**What to work on**
What is needed is an exact copy of the lines from the start of the records below through the line with "0 Add four rect", without the pictures.

============

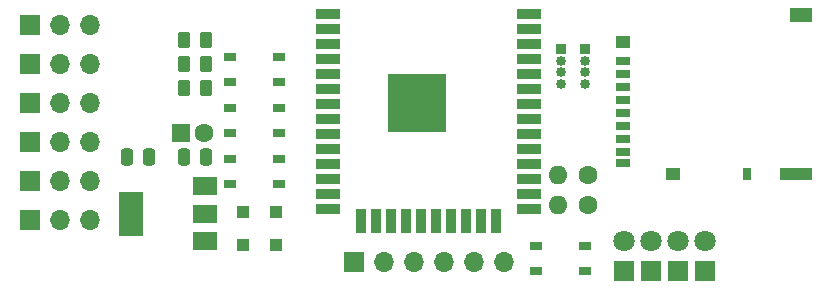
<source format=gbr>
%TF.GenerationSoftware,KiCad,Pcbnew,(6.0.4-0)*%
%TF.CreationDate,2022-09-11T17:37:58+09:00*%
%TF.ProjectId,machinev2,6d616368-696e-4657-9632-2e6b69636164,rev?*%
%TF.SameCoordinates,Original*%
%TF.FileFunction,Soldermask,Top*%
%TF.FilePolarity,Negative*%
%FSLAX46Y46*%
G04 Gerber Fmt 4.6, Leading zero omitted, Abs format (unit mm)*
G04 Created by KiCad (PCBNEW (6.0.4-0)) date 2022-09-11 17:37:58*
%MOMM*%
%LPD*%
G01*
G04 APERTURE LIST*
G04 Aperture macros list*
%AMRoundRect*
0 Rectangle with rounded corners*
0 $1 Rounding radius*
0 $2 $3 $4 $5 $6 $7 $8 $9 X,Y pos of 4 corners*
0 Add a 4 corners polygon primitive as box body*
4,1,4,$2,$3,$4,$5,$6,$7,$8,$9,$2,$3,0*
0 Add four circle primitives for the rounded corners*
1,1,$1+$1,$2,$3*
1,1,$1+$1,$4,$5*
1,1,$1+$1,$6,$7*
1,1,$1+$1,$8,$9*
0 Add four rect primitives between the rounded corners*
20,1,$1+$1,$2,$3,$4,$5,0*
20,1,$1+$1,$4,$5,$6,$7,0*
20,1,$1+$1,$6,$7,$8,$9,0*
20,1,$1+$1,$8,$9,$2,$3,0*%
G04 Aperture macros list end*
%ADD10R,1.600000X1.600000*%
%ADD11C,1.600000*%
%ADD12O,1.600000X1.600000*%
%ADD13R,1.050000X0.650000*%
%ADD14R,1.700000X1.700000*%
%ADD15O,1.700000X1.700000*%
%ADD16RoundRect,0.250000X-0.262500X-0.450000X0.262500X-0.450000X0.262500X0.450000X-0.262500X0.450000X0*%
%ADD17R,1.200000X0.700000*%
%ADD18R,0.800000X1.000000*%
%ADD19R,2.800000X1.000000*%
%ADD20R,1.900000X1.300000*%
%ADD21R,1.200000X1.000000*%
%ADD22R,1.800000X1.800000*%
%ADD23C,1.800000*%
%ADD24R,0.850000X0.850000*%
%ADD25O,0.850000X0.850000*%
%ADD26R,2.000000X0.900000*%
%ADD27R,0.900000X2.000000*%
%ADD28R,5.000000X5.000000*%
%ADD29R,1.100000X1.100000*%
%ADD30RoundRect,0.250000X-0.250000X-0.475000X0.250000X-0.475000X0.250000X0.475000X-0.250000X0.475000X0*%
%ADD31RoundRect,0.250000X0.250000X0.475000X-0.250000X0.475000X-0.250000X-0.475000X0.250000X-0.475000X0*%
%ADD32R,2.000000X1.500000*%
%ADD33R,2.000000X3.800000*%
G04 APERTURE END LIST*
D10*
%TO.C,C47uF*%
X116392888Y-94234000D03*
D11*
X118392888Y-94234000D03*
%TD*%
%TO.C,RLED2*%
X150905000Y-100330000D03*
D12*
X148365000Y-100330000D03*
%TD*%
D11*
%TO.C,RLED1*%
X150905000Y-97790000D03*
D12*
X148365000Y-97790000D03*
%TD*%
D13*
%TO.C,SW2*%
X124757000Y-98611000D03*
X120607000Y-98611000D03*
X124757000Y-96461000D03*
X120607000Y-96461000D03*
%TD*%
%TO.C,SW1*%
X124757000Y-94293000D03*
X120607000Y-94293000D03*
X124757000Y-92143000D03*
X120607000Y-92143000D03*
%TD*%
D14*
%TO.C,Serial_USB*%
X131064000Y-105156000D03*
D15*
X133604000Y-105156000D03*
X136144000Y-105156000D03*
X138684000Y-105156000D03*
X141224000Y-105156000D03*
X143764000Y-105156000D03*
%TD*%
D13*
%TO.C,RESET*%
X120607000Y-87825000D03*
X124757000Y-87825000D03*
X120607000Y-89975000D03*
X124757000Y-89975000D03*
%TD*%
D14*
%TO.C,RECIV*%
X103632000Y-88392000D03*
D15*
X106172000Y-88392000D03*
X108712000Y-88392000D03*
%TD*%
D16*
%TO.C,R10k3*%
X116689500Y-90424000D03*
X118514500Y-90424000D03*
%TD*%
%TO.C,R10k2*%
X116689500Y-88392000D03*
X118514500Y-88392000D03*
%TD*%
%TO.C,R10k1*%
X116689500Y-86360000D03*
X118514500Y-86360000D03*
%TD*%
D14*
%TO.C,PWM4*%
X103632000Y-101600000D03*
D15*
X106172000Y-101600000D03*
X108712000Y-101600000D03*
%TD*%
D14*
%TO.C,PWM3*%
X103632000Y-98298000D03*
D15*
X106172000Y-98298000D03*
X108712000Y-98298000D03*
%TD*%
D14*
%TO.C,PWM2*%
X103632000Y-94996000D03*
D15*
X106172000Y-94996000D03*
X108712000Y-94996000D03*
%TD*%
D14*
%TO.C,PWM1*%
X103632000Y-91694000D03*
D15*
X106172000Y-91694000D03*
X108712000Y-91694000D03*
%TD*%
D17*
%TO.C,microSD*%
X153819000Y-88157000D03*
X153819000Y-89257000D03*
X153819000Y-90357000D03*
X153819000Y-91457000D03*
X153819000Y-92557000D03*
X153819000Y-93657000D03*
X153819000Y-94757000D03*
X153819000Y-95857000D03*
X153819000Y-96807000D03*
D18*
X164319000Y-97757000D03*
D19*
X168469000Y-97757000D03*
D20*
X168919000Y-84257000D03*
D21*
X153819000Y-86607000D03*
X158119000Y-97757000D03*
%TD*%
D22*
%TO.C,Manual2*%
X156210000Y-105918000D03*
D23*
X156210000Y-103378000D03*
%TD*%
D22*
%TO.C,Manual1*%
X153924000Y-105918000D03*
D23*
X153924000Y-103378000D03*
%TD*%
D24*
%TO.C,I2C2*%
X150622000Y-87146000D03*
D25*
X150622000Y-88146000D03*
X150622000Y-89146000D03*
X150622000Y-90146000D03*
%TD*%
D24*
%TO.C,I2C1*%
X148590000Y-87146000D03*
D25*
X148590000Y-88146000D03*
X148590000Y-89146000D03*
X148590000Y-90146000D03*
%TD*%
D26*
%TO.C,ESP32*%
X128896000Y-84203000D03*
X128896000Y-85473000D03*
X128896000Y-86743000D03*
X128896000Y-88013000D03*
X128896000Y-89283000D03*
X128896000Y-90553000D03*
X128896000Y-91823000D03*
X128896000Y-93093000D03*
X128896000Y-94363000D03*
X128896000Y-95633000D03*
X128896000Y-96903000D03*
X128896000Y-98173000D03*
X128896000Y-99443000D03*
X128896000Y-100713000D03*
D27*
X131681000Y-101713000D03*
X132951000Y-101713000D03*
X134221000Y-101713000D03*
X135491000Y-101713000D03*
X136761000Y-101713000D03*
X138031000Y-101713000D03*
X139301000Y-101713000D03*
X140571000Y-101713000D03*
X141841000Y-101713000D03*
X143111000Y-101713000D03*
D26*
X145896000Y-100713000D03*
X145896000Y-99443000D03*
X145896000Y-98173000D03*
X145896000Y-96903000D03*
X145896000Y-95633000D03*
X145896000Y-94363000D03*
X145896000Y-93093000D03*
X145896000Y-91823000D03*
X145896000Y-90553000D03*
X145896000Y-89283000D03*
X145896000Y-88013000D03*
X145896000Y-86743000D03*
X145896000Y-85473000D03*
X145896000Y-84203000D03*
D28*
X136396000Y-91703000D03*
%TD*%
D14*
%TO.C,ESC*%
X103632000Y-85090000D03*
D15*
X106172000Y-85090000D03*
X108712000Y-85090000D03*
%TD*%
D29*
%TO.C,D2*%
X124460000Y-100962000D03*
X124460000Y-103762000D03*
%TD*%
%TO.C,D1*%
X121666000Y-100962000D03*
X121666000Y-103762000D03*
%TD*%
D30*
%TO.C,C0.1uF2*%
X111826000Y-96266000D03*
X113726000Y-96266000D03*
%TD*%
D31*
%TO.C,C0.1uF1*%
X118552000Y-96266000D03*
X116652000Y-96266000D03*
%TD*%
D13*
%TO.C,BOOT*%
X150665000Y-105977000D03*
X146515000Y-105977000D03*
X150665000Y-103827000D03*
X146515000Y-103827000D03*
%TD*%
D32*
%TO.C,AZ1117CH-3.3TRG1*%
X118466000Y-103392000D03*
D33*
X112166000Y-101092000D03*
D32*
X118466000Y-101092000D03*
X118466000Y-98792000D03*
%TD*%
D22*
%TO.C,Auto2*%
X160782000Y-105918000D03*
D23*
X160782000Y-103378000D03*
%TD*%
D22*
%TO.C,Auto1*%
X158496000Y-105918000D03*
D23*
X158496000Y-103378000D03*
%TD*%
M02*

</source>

============

**Your response**
<source format=gbr>
%TF.GenerationSoftware,KiCad,Pcbnew,(6.0.4-0)*%
%TF.CreationDate,2022-09-11T17:37:58+09:00*%
%TF.ProjectId,machinev2,6d616368-696e-4657-9632-2e6b69636164,rev?*%
%TF.SameCoordinates,Original*%
%TF.FileFunction,Soldermask,Top*%
%TF.FilePolarity,Negative*%
%FSLAX46Y46*%
G04 Gerber Fmt 4.6, Leading zero omitted, Abs format (unit mm)*
G04 Created by KiCad (PCBNEW (6.0.4-0)) date 2022-09-11 17:37:58*
%MOMM*%
%LPD*%
G01*
G04 APERTURE LIST*
G04 Aperture macros list*
%AMRoundRect*
0 Rectangle with rounded corners*
0 $1 Rounding radius*
0 $2 $3 $4 $5 $6 $7 $8 $9 X,Y pos of 4 corners*
0 Add a 4 corners polygon primitive as box body*
4,1,4,$2,$3,$4,$5,$6,$7,$8,$9,$2,$3,0*
0 Add four circle primitives for the rounded corners*
1,1,$1+$1,$2,$3*
1,1,$1+$1,$4,$5*
1,1,$1+$1,$6,$7*
1,1,$1+$1,$8,$9*
0 Add four rect primitives between the rounded corners*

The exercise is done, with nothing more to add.